What to produce -
Every line below that carries the word "roll" needs to be copied.

- - -

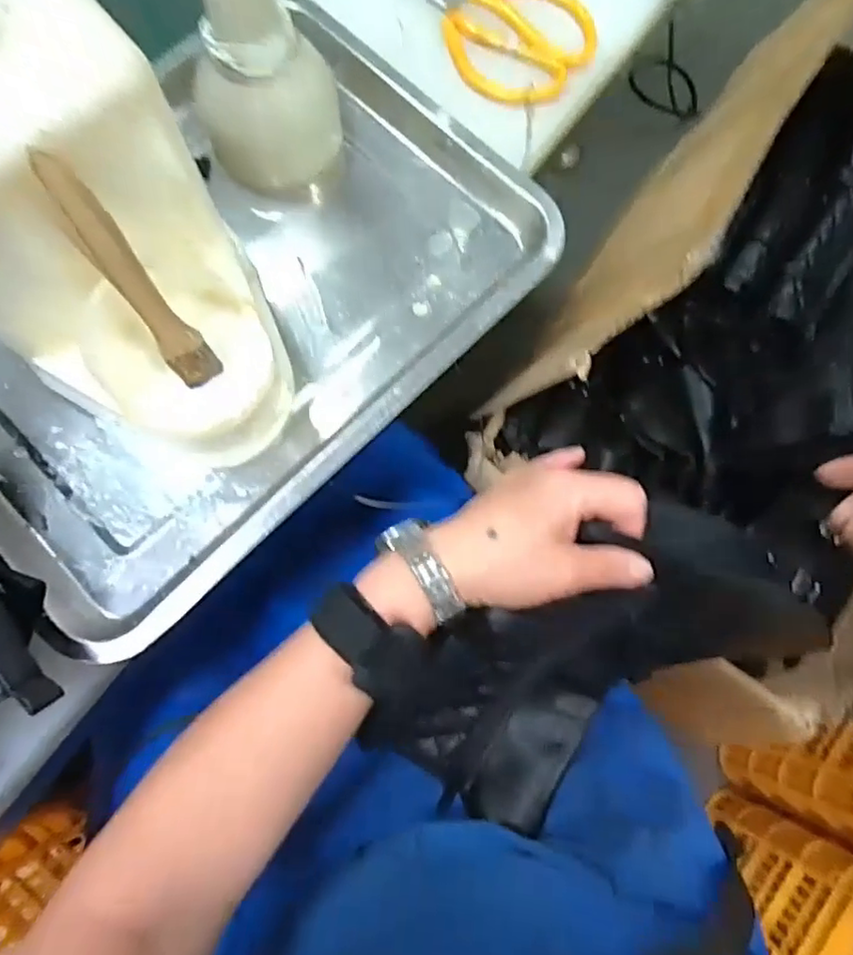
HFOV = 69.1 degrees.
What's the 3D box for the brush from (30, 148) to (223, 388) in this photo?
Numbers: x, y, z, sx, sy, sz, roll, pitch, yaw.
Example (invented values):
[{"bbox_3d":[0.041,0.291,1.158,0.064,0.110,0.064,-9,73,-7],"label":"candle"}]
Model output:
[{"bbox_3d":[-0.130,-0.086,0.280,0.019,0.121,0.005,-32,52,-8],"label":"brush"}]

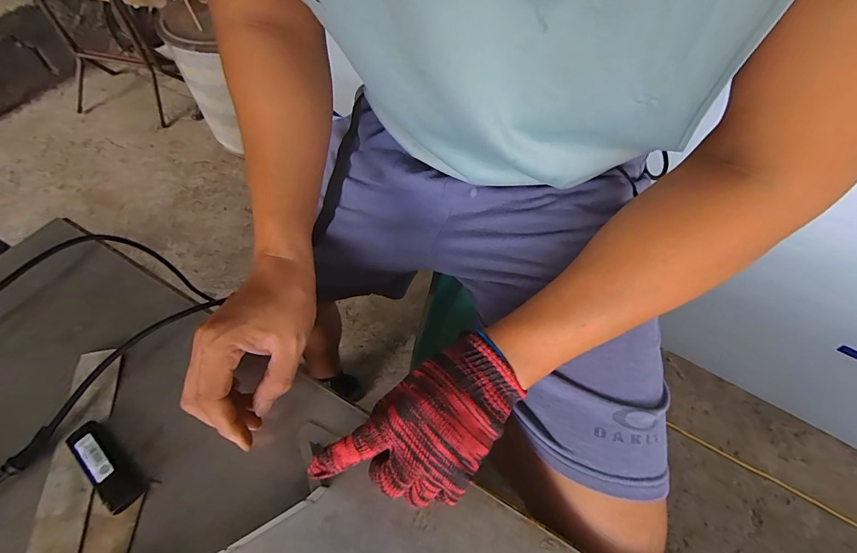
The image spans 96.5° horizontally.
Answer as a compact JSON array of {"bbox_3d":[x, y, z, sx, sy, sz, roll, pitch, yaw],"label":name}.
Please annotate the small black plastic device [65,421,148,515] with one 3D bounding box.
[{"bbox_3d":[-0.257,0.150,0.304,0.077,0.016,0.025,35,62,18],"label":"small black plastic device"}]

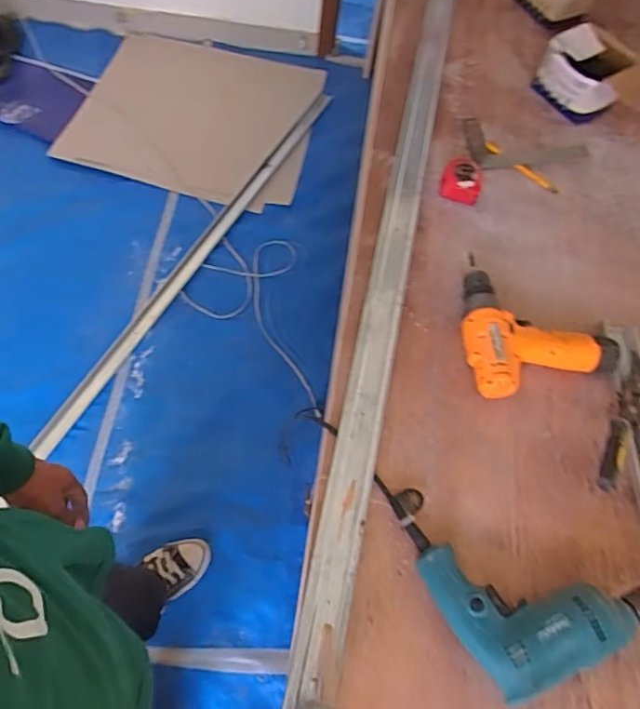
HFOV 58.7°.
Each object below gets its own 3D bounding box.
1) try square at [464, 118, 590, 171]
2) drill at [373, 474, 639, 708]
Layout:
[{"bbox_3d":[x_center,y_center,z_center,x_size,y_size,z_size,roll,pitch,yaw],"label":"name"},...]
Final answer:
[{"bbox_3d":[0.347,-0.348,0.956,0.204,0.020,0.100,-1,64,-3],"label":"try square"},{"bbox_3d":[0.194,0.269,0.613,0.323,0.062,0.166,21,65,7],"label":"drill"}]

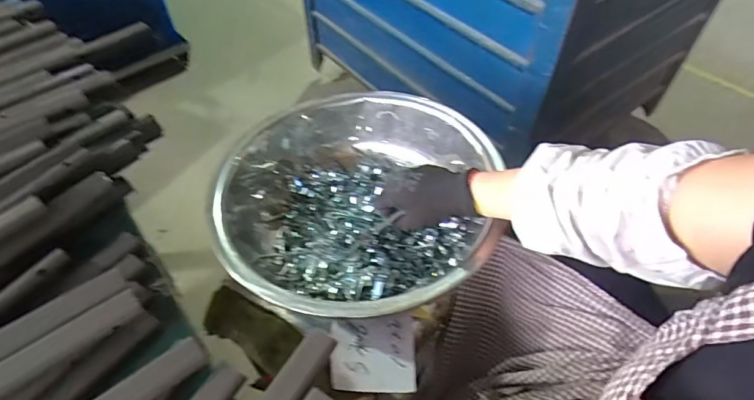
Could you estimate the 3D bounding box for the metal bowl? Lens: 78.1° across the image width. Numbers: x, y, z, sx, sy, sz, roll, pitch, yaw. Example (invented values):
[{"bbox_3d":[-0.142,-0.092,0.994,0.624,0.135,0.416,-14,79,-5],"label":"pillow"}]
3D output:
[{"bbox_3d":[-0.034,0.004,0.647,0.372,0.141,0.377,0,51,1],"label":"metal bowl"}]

- - -

Answer space -
Numbers: x, y, z, sx, sy, sz, roll, pitch, yaw.
Answer as a compact JSON array of {"bbox_3d":[x, y, z, sx, sy, sz, roll, pitch, yaw],"label":name}.
[{"bbox_3d":[x_center,y_center,z_center,x_size,y_size,z_size,roll,pitch,yaw],"label":"name"},...]
Could you estimate the 3D bounding box for the metal bowl? Lens: 78.1° across the image width. Numbers: x, y, z, sx, sy, sz, roll, pitch, yaw. Example (invented values):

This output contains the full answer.